A search for 'edible' skin cancer protection has been around for a while now, and there have been tantalising leads. So the basic idea itself isn't ridiculous.
But there is a world of difference between mouse studies that suggest a small increase in protection from skin cancer and an 'oral sunscreen' that ticks all of the boxes.
For all of the scientific-sounding jargon on the company's pages and references to clinical studies, the FDA isn't convinced that there is sufficient evidence showing sunburn can be prevented to any significant degree by supplementing your diet.

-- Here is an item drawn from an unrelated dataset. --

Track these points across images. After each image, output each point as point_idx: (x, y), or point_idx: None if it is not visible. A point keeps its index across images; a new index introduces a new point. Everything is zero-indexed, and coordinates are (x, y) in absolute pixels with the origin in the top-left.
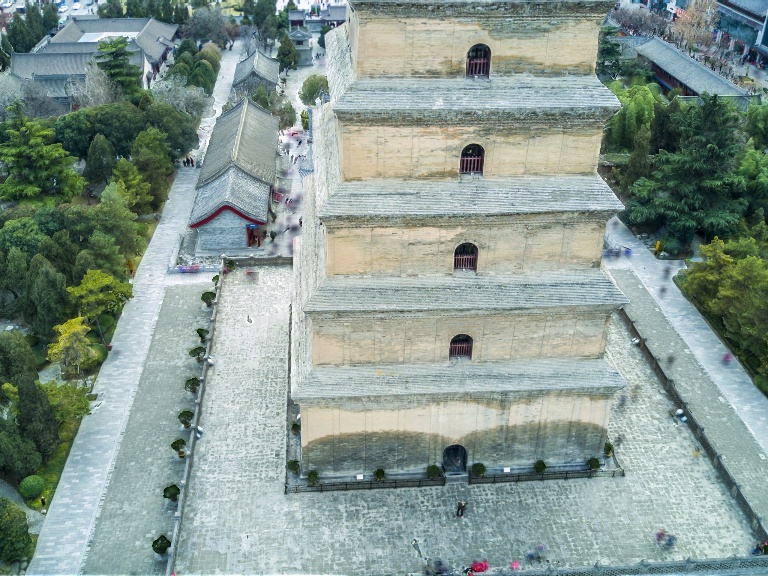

"We've found products purporting to provide protection from the sun that aren't delivering the advertised benefits," the FDA states.
"Instead they're misleading consumers, and putting people at risk."
High doses of UV light do more than turn your skin an ugly shade of pink; they break apart DNA in growing skin cells, raising the risk of cancerous mutations.
Skin cancer is among the most common of cancers, with the more deadly forms of it on the rise.
More than 9,000 people are expected to die in the US this year from melanoma, and it's a problem the FDA are taking seriously by clarifying guidelines on what constitutes solid evidence of efficacy in sunscreens.
The bottom line for the rest of us is to not take unnecessary risks when it comes to sun exposure.
Wear a hat, sunglasses, and a collared shirt. Use a topical lotion with the highest sun protection factor you can find. Limit your time in direct sunlight.
And, remember, no pill or capsule can replace your sunscreen.